◆ WHAT YOU SHOULD DO
Lines holding the string "from" are the ones to copy; find them all in the data.

[Dataset entries]
■ ■ ■ ■ ■ ■ ■
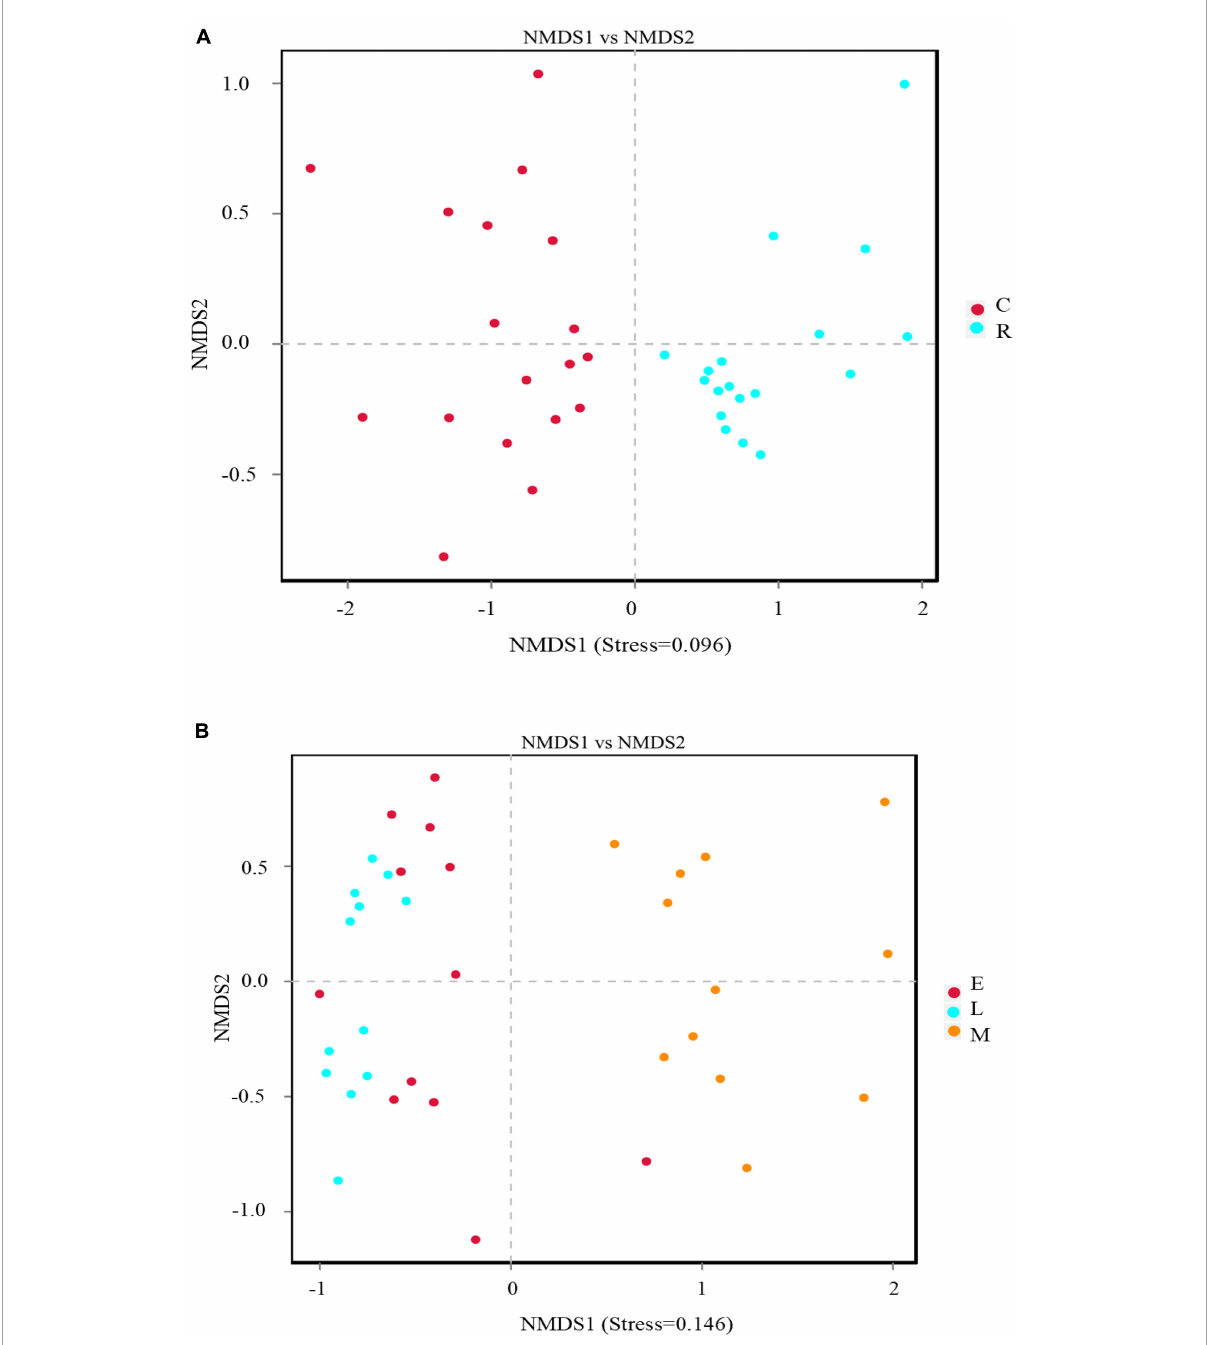
FIGURE3 Non-metric multidimensional scaling (NMDS) analysis based on binary_jaccard method of rhizosphere soil bacterial community composition grouped according to cropping method (A) and growth stage (B) .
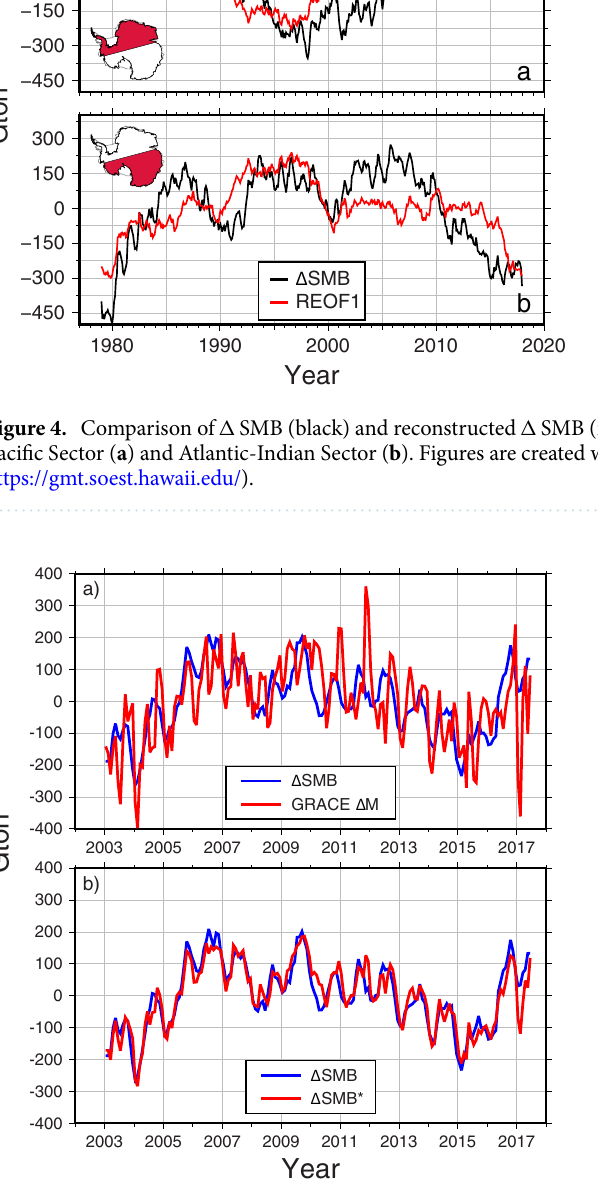
Figure 5. ( a ) Comparison between (cid:31) SMB (blue) and GRACE mass estimates (cid:31) M (red). ( b ) Similar to ( a ) but (cid:31) SMB * is the estimated (cid:31) SMB from (cid:31) M after ice discharge and barometric pressure error corrections. Figures are created with Generic Mapping Tools (GMT-5.4.5, https ://gmt.soest .hawai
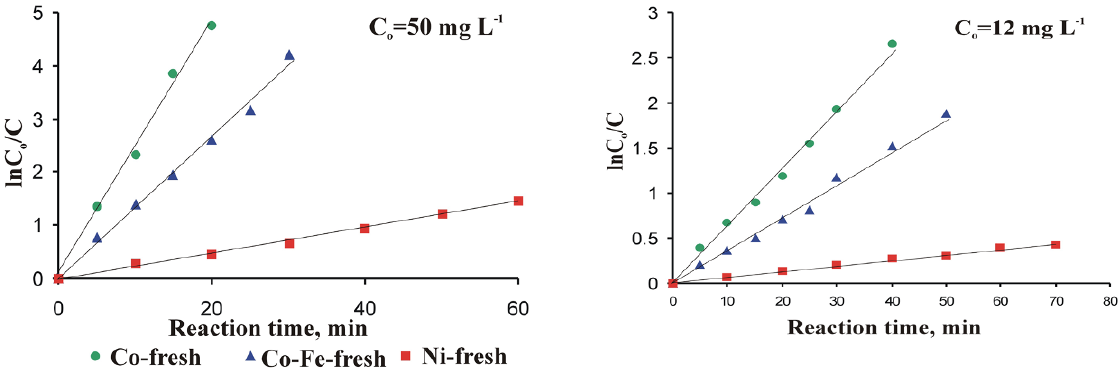
Figure 6. First-order fit of MB liquid-phase oxidation in the presence of Ni-fresh, Co-fresh and Co- Fe-oxide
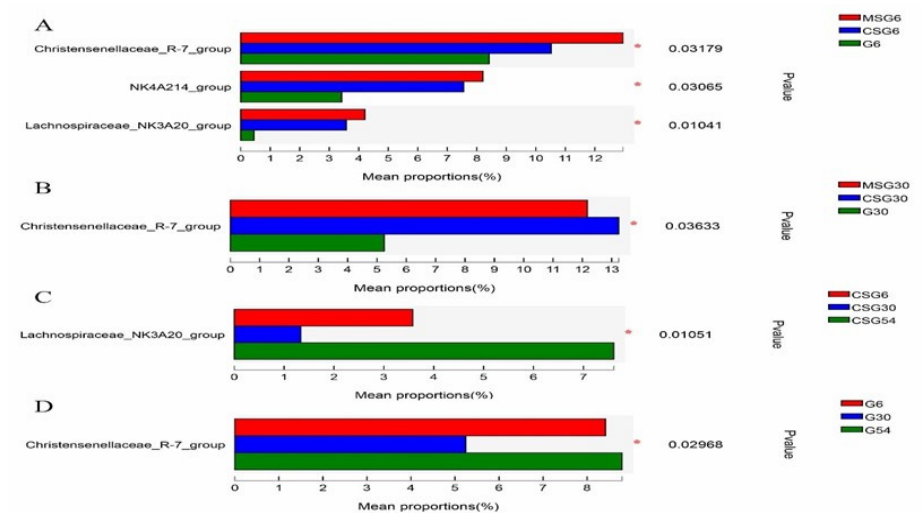
Figure 5. Difference in the relative abundance of various genera according to one-way ANOVA test; * p < 0.05. A: Comparison of dominant genera in 6M with different dietary treatments; B: Comparison of dominant genera with different dietary treatments in 30M; C: Comparison of dominant genera with different ages in the CSG group; D: Comparison of dominant genera with the different ages in the G group.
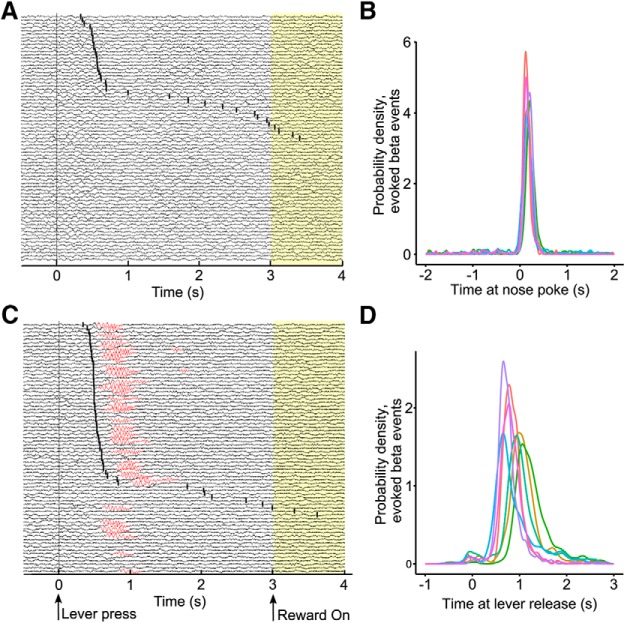
β Oscillations do not correlate with reaction times, but with nose pokes in the food area. A, Young rat example of LFP traces recorded over the 70 session trials, from a reward magnitude discrimination task, sorted by reaction time (nose poke at the reward zone, black tick mark). Yellow background indicates reward delivery at 3-s post-lever release (delivery duration: 0.5 s for small, 0.5–2 s for the variable magnitude reward). B, Probability density function of the timing of β epochs aligned at 0 at the nose poke in the food area, for each aged rat (denoted by the different colors). C, Same as A, in an old rat. Red portion of traces indicate β-band oscillation occurrence. D, Same as in B, with the data aligned at 0 at the lever press.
■ ■ ■ ■ ■ ■ ■
◆ EXPECTED OUTPUT
Figure 5. ( a ) Comparison between (cid:31) SMB (blue) and GRACE mass estimates (cid:31) M (red). ( b ) Similar to ( a ) but (cid:31) SMB * is the estimated (cid:31) SMB from (cid:31) M after ice discharge and barometric pressure error corrections. Figures are created with Generic Mapping Tools (GMT-5.4.5, https ://gmt.soest .hawai
β Oscillations do not correlate with reaction times, but with nose pokes in the food area. A, Young rat example of LFP traces recorded over the 70 session trials, from a reward magnitude discrimination task, sorted by reaction time (nose poke at the reward zone, black tick mark). Yellow background indicates reward delivery at 3-s post-lever release (delivery duration: 0.5 s for small, 0.5–2 s for the variable magnitude reward). B, Probability density function of the timing of β epochs aligned at 0 at the nose poke in the food area, for each aged rat (denoted by the different colors). C, Same as A, in an old rat. Red portion of traces indicate β-band oscillation occurrence. D, Same as in B, with the data aligned at 0 at the lever press.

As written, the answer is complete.